(Extracted page text data)
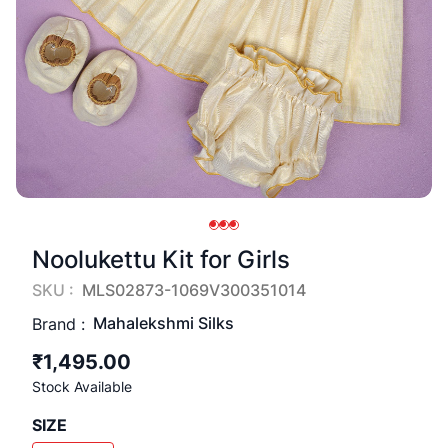
Noolukettu Kit for Girls
SKU :
MLS02873-1069V300351014
Mahalekshmi Silks
Brand :
₹1,495.00
Stock Available
SIZE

» **EXERCISE DETAILS**:
Print, word for word, every entry shown above; the pictures stay out.

» **SOLUTION BELOW**:
Noolukettu Kit for Girls
SKU :
MLS02873-1069V300351014
Mahalekshmi Silks
Brand :
₹1,495.00
Stock Available
SIZE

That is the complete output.